··· Texte source
L’enjeu est solennellement inscrit : la « disparition », voire le simple « affaiblissement des chrétiens d’orient » serait « une perte pour l’Eglise universelle ». On pense inévitablement au Liban, seul pays reconnaît le document, où les « chrétiens ne sont pas une minorité ». On relèvera d’ailleurs que cette dixième « Lettre pastorale sur le chrétien arabe face aux défis contemporains » a été signée par le Conseil des Patriarches Catholiques d’Orient à Bkerké, siège, symbolique à plus d’un titre, de l’Eglise maronite au pays du Cèdre. Son chef, Nasrallah Sfeir, n’a d’ailleurs jamais accepté de se plier au traditionnel voyage d’allégeance à Damas. Ni pendant l’occupation syrienne du Liban, encore moins après.
······
··· Données fournies
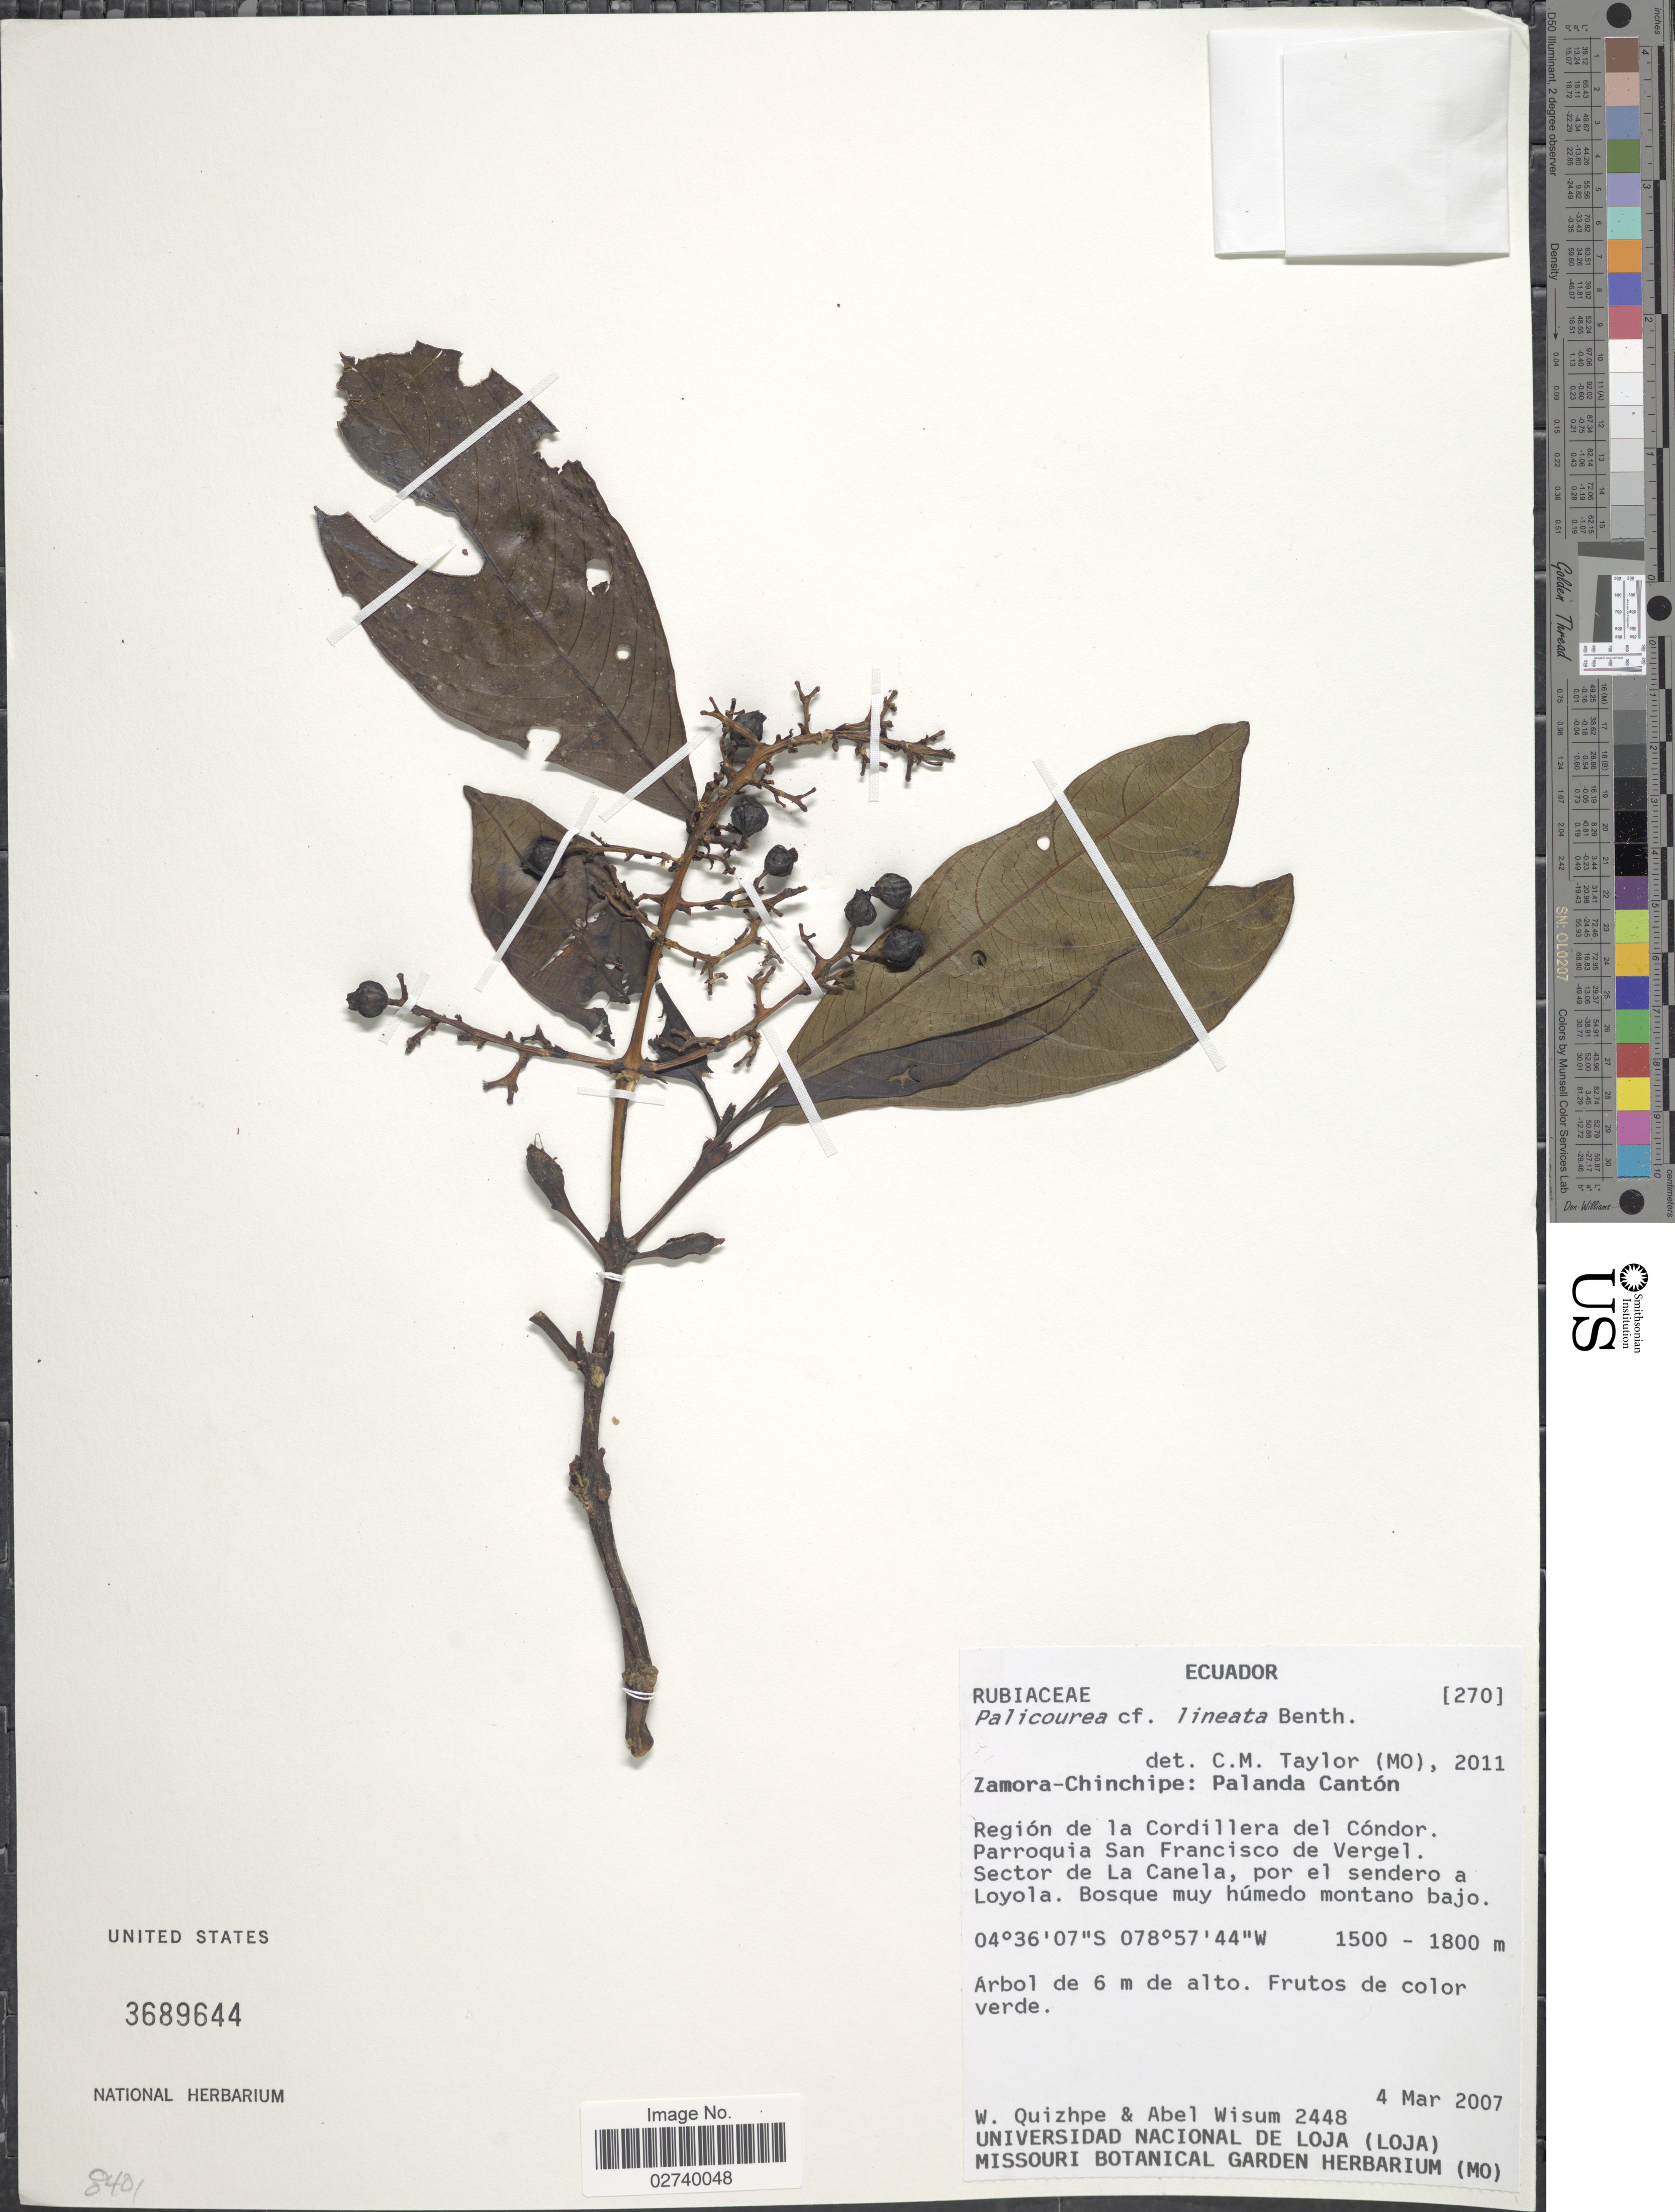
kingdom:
······
**Liste des tâches:**
1) Relevez toutes les expressions que le texte source place entre guillemets.
2) Recopiez mot pour mot le passage du texte source qui va de « L’enjeu est solennellement » à « encore moins après. ».

**Réponses ci-dessous:**
1)
« disparition »
« affaiblissement des chrétiens d’orient »
« une perte pour l’Eglise universelle »
« chrétiens ne sont pas une minorité »
« Lettre pastorale sur le chrétien arabe face aux défis contemporains »

2)
L’enjeu est solennellement inscrit : la « disparition », voire le simple « affaiblissement des chrétiens d’orient » serait « une perte pour l’Eglise universelle ». On pense inévitablement au Liban, seul pays reconnaît le document, où les « chrétiens ne sont pas une minorité ». On relèvera d’ailleurs que cette dixième « Lettre pastorale sur le chrétien arabe face aux défis contemporains » a été signée par le Conseil des Patriarches Catholiques d’Orient à Bkerké, siège, symbolique à plus d’un titre, de l’Eglise maronite au pays du Cèdre. Son chef, Nasrallah Sfeir, n’a d’ailleurs jamais accepté de se plier au traditionnel voyage d’allégeance à Damas. Ni pendant l’occupation syrienne du Liban, encore moins après.